April 19, 2024
Binance Under Fire: Central Bank of Nigeria Head Voices Concern, Executives Detained
Policy & Regulation

Binance Under Fire: Central Bank of Nigeria Head Voices Concern, Executives Detained

Binance finds itself under intensified scrutiny in Nigeria following allegations of “suspicious flows” of funds through its Nigerian arm in 2023. This was revealed by Olayemi Cardoso, the governor of the Central Bank of Nigeria (CBN), during a press briefing on February 27.

Expressing concern over the situation, CBN head Olayemi Cardoso highlighted the perceived risks associated with crypto exchanges in Nigeria, stating, “We are concerned that certain practices go on that indicate illicit flows going through a number of these entities, suspicious flows at best.” Cardoso further disclosed alarming figures regarding Binance Nigeria, noting, “In the case of Binance, in the last year alone, $26bn has passed through Nigeria from sources and users who we cannot adequately identify.”

The response to these concerns has been swift, with collaborative efforts between various government agencies, including the Economic and Financial Crimes Commission (EFCC), the police, and the office of the National Security Adviser (NSA), to address the issue. Reports have surfaced indicating that two Binance executives, citizens of the United States and the United Kingdom, have been detained and had their passports confiscated by the office of the NSA in Abuja.

The situation escalated on February 21 when internet access to Binance and several other cryptocurrency exchanges was blocked in Nigeria, following allegations by presidential adviser Bayo Onanuga of currency manipulation by crypto exchanges. Binance had already taken preemptive measures by imposing restrictions on Tether trading in Nigeria on February 20, in an apparent effort to appease regulators.
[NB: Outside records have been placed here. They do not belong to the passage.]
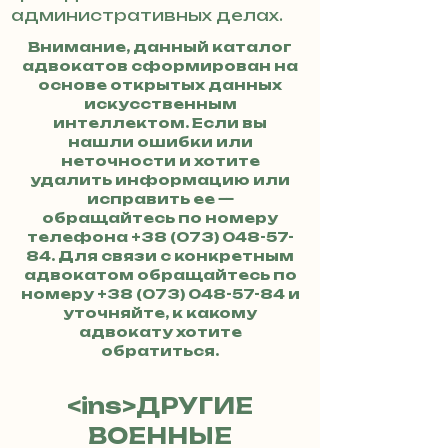
административных делах.
Внимание, данный каталог
адвокатов сформирован на
основе открытых данных
искусственным
интеллектом. Если вы
нашли ошибки или
неточности и хотите
удалить информацию или
исправить ее —
обращайтесь по номеру
телефона
+38 (073) 048-57-
84
. Для связи с конкретным
адвокатом обращайтесь по
номеру
+38 (073) 048-57-84
и
уточняйте, к какому
адвокату хотите
обратиться.
<ins>ДРУГИЕ
ВОЕННЫЕ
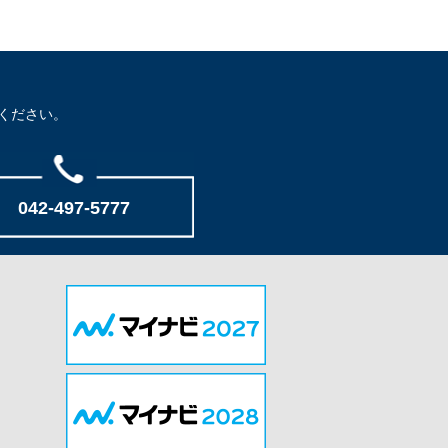
ください。
042-497-5777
According to reports, the ban on crypto exchanges extended to platforms such as Forextime, OctaFX, Crypto, FXTM, Coinbase, and Kraken on February 27. This development coincided with the Nigerian naira hitting an all-time low against the U.S. dollar on the same day, adding further fuel to the ongoing debate surrounding cryptocurrency regulation in the country.

Despite the heightened scrutiny, the CBN lifted a two-year ban on banks engaging in crypto transactions in December, issuing guidelines for regulating virtual asset service providers concurrently. Additionally, Nigeria made headlines in 2022 as the second country to launch a central bank digital currency, with the Africa Stablecoin Consortium introducing the naira-pegged cNGN stablecoin in a CBN regulator sandbox earlier this month.

As regulatory pressures mount and investigations continue, the cryptocurrency landscape in Nigeria remains in flux, with stakeholders closely monitoring developments and implications for the broader financial ecosystem.